Progress being made in CCSVI studies: MS society

TORONTO – Research teams investigating a potential and hotly debated cause of MS say they are making good progress toward providing essential data that will help to design a clinical trial of a proposed treatment for the disease.

The seven Canadian and U.S. teams were given $2.4 million in July 2010 to probe the connection between multiple sclerosis and a condition called chronic cerebrospinal venous insufficiency, or CCSVI, put forth as a possible cause of MS by Italian vascular surgeon Dr. Paolo Zamboni.

Zamboni has theorized that MS could be caused by narrowed neck veins, which he suggests cause a backup of blood in the brain, leading to iron deposits that destroy brain cells and set off the cascade of nerve damage characteristic of MS.

Multiple sclerosis is an unpredictable, often disabling disease of the central nervous system, which interrupts the flow of information within the brain and between the brain and body. Symptoms range from numbness and tingling to blindness and paralysis. An estimated 55,000 to 75,000 Canadians have the disease.

“The research underway is significantly advancing our understanding of CCSVI and what its relationship might be to the MS disease process,” Dr. Tim Coetzee, chief research officer at the U.S. National MS Society, said Friday in a release.

The research groups have recruited and performed neck-vein scanning of a broad spectrum of people both with and without MS to see who may be affected by CCSVI. They are also refining imaging methods to reliably verify the occurrence of CCSVI and to understand its role in disease progression, the U.S. society said.

More than 800 people have been scanned with various imaging technologies being used in the studies, including the Doppler ultrasound technique used by Zamboni and his collaborators, and various types of MRI techniques.
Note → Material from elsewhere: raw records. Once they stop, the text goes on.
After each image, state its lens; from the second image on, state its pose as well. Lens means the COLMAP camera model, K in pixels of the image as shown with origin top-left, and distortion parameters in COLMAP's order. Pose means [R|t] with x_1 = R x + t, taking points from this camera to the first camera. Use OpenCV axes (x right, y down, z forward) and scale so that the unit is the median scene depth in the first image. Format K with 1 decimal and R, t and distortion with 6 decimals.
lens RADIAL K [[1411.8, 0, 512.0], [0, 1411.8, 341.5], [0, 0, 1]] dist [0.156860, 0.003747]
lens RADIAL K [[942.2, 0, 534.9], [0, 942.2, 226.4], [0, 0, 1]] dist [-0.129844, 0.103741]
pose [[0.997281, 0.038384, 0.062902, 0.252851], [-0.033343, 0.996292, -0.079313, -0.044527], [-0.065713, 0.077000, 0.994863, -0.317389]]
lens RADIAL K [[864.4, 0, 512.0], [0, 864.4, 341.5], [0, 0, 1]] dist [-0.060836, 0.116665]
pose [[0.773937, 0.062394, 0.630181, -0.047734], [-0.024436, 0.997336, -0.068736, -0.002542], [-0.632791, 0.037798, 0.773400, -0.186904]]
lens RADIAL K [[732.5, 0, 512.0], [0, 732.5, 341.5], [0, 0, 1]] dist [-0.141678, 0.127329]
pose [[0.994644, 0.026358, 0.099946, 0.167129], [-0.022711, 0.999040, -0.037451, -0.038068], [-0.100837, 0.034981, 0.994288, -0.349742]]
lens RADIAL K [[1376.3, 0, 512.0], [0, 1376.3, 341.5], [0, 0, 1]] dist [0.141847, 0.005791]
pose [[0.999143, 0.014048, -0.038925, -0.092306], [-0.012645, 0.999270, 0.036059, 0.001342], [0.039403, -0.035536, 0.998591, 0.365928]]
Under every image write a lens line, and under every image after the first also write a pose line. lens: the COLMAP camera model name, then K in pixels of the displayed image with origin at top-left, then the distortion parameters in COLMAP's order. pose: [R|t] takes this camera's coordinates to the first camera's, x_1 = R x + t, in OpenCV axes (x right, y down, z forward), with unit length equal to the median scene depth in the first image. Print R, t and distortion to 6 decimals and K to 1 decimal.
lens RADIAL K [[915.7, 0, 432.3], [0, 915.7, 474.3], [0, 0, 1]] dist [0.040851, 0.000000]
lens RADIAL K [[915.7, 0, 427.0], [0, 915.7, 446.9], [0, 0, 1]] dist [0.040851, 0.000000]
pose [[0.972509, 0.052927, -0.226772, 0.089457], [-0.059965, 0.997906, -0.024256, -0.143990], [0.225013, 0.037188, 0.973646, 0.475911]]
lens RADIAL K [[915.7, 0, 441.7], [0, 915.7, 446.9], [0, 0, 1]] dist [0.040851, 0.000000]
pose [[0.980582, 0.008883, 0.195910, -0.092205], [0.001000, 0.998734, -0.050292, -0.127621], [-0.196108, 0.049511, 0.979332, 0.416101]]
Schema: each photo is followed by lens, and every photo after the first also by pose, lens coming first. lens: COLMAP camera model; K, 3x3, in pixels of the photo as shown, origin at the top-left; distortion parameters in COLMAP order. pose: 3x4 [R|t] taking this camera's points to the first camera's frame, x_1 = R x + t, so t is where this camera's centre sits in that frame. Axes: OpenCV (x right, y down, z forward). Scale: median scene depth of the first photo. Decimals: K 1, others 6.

The combined results of the research projects will be used in the design of an early-phase clinical trial in Canada to test the ability of balloon venoplasty — which opens up narrowed neck veins — to improve blood drainage in MS patients found to have CCSVI. That trial should launch in late spring.

Several of the teams have presented, or are planning to present, preliminary results at medical meetings. But the complete results will be available only after completion of all the studies, which will involve more than 1,300 people representing a spectrum of forms of MS, as well as individuals with other neurological diseases and healthy controls.

The U.S. National MS Society, which is jointly funding the research projects with the MS Society of Canada, said Friday the next update on the seven studies will be reported in six months.